Dataset entries
========================================================================
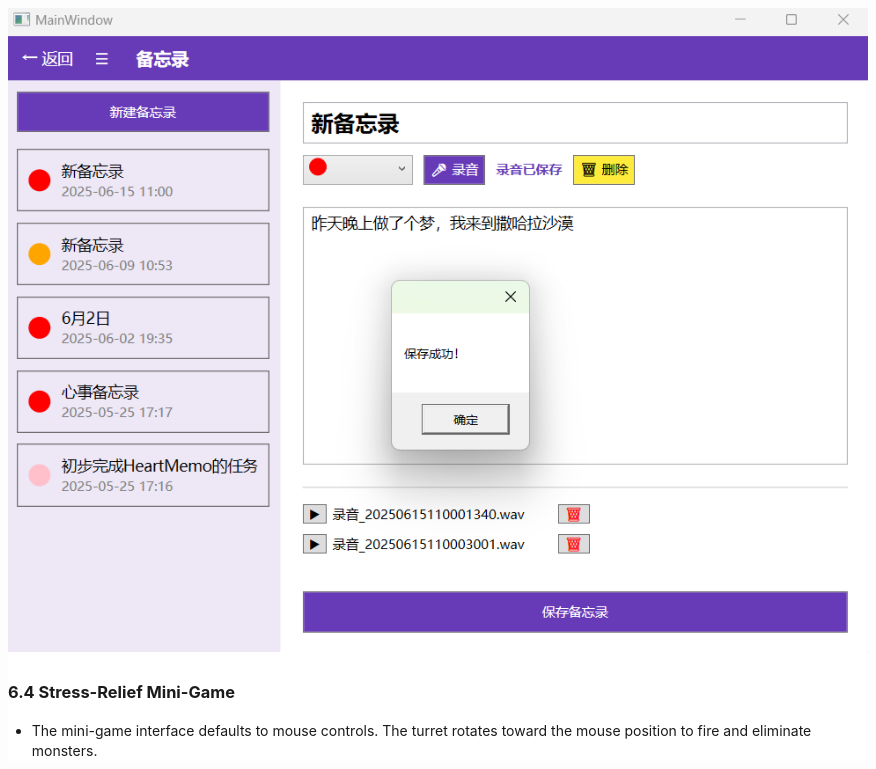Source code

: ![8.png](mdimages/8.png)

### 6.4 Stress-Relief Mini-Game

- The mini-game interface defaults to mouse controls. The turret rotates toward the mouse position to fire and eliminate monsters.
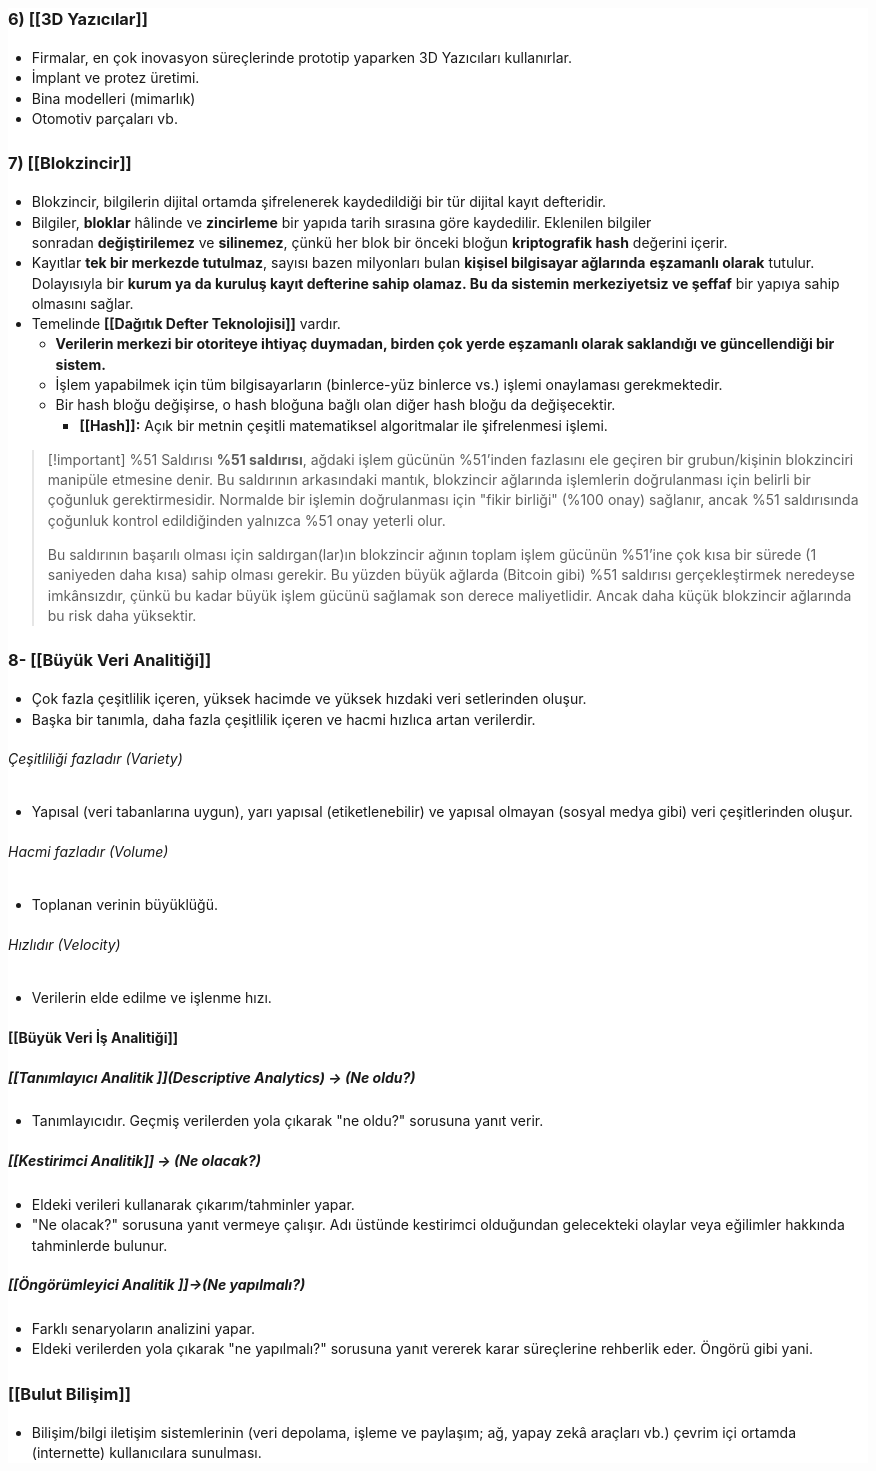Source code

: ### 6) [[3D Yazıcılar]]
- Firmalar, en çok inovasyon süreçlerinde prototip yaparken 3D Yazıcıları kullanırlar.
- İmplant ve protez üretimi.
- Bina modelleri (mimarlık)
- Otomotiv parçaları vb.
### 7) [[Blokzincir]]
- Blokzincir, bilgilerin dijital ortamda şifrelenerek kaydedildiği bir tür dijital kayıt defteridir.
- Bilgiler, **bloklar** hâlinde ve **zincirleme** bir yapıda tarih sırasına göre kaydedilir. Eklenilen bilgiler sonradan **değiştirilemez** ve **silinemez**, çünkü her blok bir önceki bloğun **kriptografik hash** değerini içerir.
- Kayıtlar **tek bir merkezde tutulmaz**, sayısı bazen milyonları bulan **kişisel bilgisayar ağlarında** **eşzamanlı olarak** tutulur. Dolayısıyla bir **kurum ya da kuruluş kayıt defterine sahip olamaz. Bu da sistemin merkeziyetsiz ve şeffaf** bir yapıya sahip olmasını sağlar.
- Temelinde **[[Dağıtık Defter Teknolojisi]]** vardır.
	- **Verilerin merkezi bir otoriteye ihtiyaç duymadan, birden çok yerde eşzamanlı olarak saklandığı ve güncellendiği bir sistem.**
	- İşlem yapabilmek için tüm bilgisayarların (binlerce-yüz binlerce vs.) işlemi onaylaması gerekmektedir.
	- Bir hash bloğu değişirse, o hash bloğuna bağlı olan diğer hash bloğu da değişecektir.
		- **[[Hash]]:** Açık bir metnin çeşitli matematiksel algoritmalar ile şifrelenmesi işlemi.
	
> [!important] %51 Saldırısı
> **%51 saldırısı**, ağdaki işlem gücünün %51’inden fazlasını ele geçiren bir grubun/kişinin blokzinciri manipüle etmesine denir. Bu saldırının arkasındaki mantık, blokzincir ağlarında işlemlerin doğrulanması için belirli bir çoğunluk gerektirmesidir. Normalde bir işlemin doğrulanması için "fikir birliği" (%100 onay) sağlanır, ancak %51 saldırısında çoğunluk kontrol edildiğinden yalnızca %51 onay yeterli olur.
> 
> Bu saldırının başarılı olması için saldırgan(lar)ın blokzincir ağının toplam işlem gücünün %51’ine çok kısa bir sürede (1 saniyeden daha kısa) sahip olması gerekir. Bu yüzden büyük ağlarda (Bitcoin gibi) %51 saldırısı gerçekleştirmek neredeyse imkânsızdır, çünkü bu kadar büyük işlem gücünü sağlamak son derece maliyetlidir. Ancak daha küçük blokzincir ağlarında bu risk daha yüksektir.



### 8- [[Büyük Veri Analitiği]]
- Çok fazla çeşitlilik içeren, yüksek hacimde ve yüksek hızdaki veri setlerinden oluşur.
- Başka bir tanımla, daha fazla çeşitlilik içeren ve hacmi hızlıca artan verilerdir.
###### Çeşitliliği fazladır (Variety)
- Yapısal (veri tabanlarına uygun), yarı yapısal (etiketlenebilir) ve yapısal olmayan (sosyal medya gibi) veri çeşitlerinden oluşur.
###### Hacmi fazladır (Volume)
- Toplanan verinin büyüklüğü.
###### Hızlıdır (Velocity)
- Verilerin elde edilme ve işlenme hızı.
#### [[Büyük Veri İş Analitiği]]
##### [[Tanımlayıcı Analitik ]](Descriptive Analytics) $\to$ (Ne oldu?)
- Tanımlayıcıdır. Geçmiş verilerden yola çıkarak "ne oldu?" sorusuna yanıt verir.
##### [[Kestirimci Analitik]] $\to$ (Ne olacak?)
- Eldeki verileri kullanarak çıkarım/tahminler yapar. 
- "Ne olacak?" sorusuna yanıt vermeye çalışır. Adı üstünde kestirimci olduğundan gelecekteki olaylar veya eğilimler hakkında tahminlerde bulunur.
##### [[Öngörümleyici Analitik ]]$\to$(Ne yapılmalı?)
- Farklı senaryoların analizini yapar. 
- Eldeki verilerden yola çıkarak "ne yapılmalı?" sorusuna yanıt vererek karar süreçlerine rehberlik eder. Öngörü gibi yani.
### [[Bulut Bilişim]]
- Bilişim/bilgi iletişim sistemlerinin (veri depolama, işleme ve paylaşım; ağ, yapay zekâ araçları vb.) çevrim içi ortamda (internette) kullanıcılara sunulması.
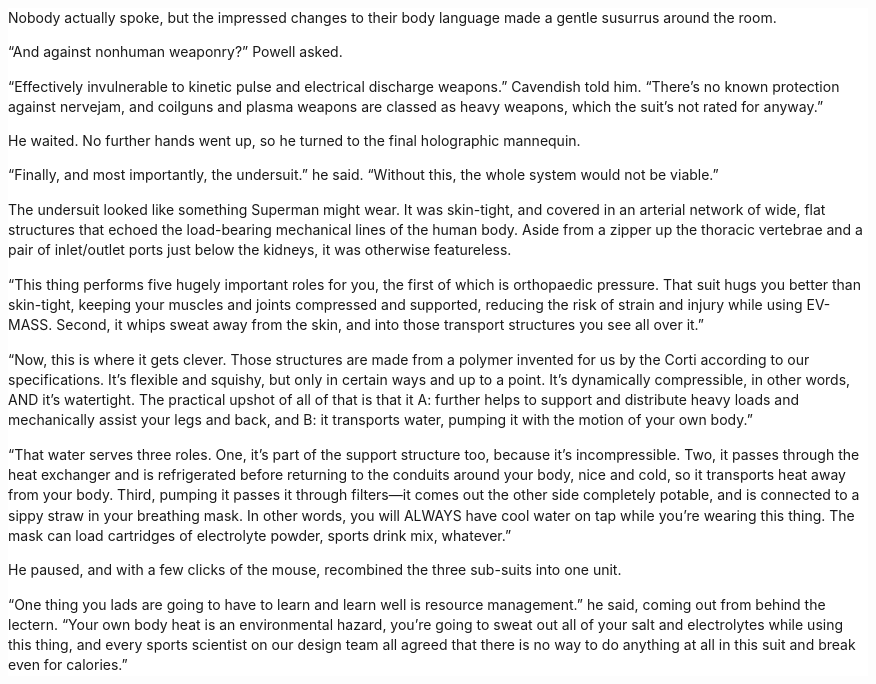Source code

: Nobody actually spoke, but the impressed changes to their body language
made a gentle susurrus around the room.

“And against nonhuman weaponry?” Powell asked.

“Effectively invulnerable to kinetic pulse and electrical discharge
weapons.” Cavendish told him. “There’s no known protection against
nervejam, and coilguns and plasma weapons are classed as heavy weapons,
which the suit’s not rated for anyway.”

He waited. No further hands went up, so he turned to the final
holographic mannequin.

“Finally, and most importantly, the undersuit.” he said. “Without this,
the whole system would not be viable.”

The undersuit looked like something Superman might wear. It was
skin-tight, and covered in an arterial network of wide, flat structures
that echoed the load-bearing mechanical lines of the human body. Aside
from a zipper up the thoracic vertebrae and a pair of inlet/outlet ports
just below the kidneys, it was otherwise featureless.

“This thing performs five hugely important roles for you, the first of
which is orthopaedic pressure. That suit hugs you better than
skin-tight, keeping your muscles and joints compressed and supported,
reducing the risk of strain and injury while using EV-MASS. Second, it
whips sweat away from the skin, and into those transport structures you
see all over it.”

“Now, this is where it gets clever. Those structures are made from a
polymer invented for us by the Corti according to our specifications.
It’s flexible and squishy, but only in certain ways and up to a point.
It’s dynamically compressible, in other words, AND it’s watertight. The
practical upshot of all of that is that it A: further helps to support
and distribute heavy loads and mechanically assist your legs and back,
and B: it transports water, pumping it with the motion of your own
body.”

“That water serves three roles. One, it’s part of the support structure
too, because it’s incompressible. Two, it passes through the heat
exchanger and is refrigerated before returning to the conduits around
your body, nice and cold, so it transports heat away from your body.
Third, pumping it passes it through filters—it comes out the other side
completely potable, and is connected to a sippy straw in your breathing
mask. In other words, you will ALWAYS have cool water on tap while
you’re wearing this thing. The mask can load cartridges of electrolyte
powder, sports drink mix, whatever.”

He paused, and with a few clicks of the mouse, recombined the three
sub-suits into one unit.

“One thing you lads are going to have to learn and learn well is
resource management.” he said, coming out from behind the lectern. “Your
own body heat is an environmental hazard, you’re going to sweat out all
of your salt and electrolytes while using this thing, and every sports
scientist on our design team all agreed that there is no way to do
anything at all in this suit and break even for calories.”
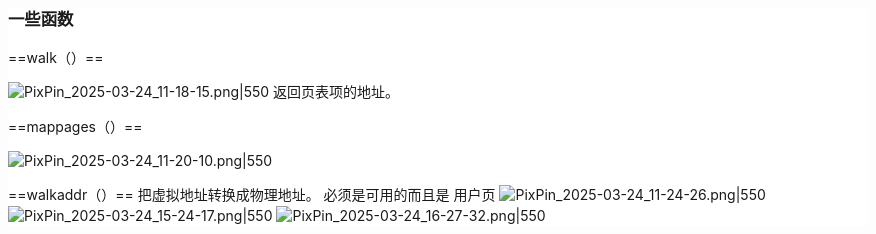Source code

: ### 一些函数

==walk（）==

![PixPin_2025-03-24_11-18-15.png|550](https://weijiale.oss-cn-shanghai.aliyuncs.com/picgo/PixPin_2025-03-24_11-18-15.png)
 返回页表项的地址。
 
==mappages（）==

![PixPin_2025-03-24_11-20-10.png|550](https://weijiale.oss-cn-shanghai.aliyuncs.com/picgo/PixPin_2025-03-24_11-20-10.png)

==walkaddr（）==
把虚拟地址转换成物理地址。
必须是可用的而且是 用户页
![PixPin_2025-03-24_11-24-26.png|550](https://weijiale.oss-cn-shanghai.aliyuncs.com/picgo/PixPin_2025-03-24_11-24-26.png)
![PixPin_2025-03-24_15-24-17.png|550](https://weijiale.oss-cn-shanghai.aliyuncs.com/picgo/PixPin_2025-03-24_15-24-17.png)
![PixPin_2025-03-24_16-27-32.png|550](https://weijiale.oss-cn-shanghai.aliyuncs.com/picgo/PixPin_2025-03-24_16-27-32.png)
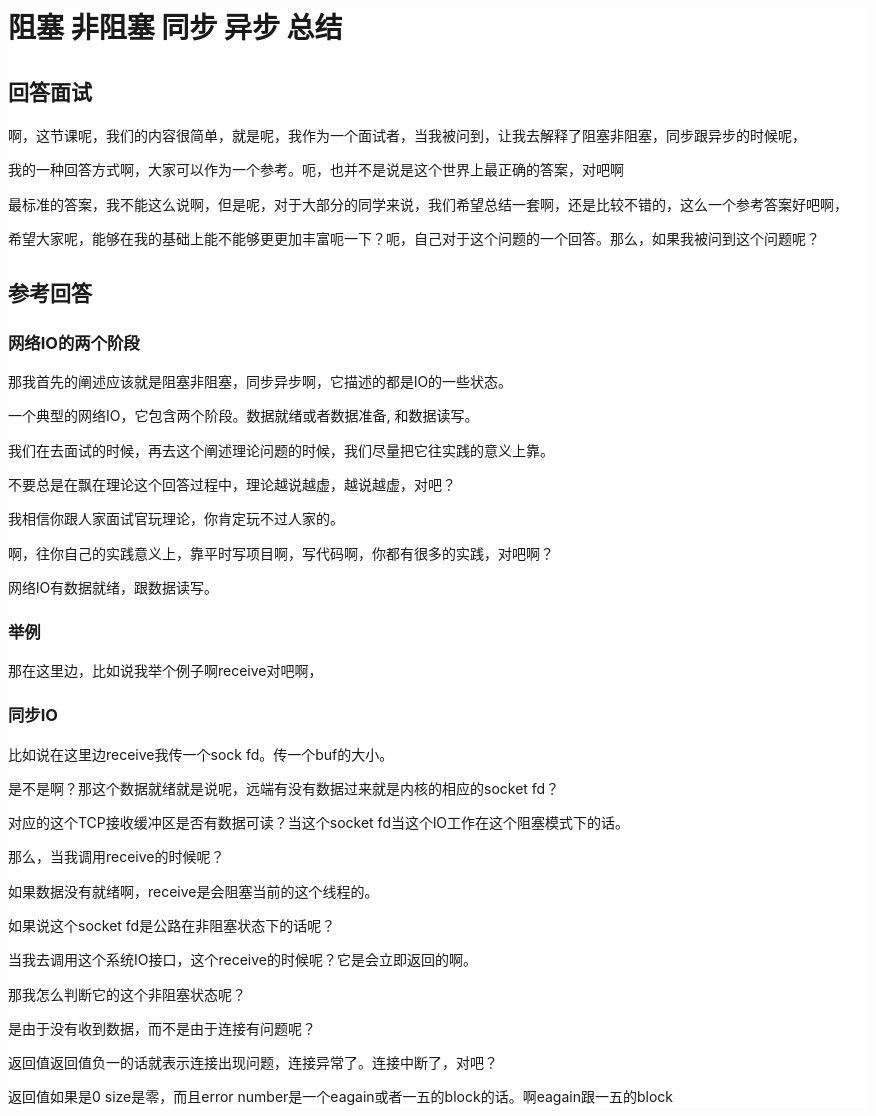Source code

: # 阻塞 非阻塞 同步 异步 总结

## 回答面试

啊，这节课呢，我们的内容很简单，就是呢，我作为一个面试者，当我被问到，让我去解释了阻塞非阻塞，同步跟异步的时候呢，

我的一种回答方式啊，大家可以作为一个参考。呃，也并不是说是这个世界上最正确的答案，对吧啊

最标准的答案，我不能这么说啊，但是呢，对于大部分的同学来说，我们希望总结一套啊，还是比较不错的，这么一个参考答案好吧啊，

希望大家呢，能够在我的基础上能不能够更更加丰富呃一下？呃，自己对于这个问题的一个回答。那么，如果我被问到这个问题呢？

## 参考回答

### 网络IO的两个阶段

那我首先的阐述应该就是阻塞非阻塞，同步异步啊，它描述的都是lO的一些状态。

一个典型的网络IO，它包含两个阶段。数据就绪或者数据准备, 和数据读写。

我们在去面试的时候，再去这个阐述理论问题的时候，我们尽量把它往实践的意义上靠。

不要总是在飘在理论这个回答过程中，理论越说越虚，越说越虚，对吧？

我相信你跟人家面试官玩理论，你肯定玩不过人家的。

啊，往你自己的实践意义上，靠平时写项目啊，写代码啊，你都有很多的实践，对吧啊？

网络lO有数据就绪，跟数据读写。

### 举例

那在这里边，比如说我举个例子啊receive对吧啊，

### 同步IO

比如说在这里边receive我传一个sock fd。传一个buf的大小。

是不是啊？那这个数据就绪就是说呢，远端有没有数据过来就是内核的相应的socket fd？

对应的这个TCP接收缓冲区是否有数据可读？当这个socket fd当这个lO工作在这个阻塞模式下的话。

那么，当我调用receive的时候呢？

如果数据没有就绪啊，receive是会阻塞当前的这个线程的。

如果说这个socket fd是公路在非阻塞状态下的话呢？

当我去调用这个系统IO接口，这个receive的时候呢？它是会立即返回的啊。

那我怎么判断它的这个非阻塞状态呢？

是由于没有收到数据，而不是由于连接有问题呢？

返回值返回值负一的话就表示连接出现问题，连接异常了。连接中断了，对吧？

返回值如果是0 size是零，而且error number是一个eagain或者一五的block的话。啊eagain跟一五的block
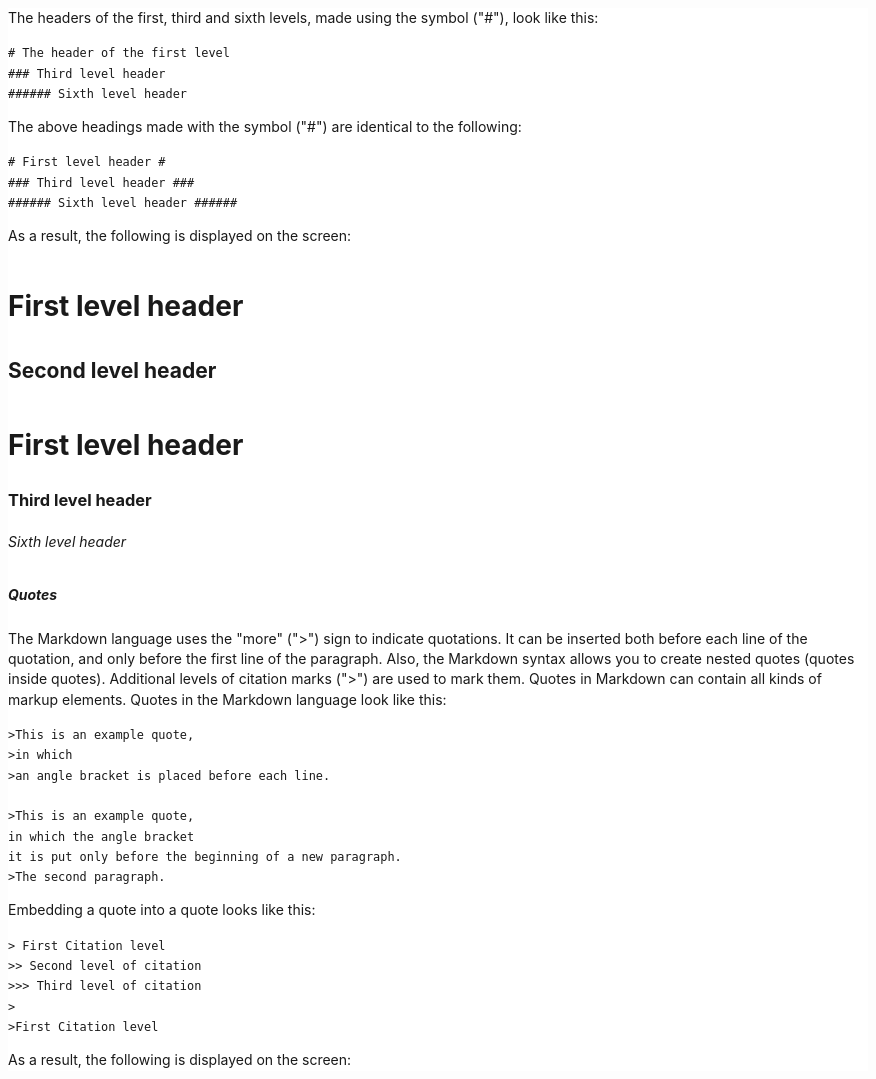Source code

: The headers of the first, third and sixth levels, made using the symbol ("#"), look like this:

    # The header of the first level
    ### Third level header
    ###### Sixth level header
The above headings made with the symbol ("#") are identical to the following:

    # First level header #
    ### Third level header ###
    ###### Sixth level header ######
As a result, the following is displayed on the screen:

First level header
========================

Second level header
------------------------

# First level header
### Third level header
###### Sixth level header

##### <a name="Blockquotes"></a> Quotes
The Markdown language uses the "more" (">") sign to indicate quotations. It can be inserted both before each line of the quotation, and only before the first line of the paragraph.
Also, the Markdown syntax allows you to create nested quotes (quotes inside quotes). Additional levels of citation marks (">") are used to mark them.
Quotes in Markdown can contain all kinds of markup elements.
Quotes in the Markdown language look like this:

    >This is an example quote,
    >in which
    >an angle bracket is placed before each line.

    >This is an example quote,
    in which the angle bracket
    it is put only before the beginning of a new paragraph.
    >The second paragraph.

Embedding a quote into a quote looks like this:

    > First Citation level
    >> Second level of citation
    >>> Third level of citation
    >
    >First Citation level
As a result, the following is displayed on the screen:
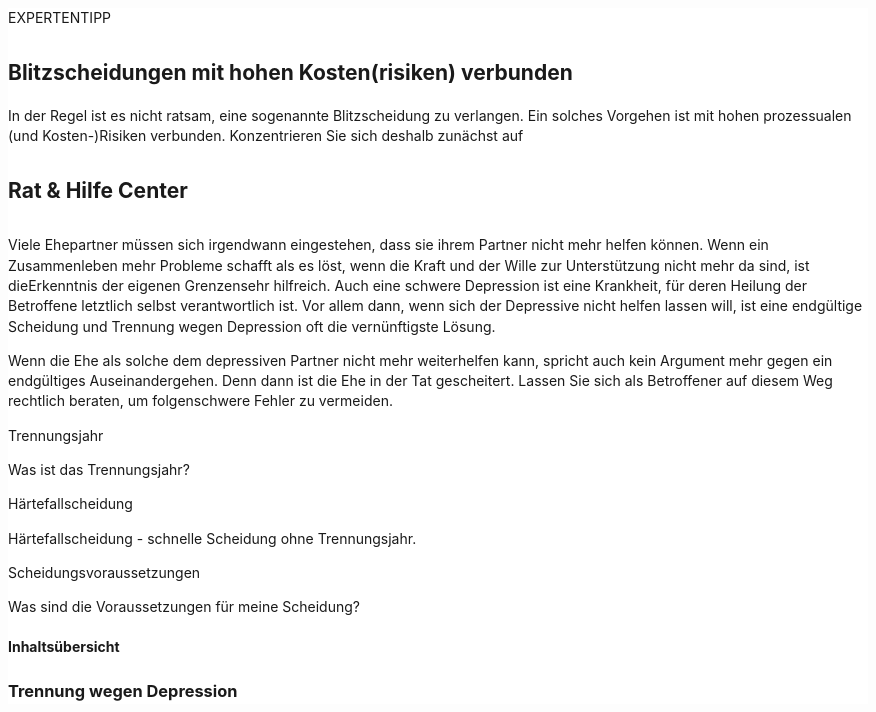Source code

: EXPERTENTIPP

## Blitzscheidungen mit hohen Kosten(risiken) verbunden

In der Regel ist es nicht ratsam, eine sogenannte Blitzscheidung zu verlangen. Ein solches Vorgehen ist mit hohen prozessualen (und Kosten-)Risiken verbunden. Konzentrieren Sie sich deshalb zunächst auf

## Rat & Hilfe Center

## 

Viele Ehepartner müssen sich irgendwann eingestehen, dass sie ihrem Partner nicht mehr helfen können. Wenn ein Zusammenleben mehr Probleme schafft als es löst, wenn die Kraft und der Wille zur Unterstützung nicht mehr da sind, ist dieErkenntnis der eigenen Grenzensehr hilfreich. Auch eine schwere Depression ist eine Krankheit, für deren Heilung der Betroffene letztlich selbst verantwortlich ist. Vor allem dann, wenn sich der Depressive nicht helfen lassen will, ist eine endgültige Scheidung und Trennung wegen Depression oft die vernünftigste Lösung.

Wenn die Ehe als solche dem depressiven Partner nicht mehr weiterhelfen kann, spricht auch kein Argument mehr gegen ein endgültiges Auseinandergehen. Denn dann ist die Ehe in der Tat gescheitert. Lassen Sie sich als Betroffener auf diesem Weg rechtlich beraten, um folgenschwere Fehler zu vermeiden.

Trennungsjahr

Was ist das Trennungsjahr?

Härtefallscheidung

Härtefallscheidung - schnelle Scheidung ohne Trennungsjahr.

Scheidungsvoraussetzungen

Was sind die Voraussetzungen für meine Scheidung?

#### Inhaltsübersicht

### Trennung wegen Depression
========================================================================
Please copy every line of the records above that contains the word "kayıt".

The completed task
- Blokzincir, bilgilerin dijital ortamda şifrelenerek kaydedildiği bir tür dijital kayıt defteridir.
- Kayıtlar **tek bir merkezde tutulmaz**, sayısı bazen milyonları bulan **kişisel bilgisayar ağlarında** **eşzamanlı olarak** tutulur. Dolayısıyla bir **kurum ya da kuruluş kayıt defterine sahip olamaz. Bu da sistemin merkeziyetsiz ve şeffaf** bir yapıya sahip olmasını sağlar.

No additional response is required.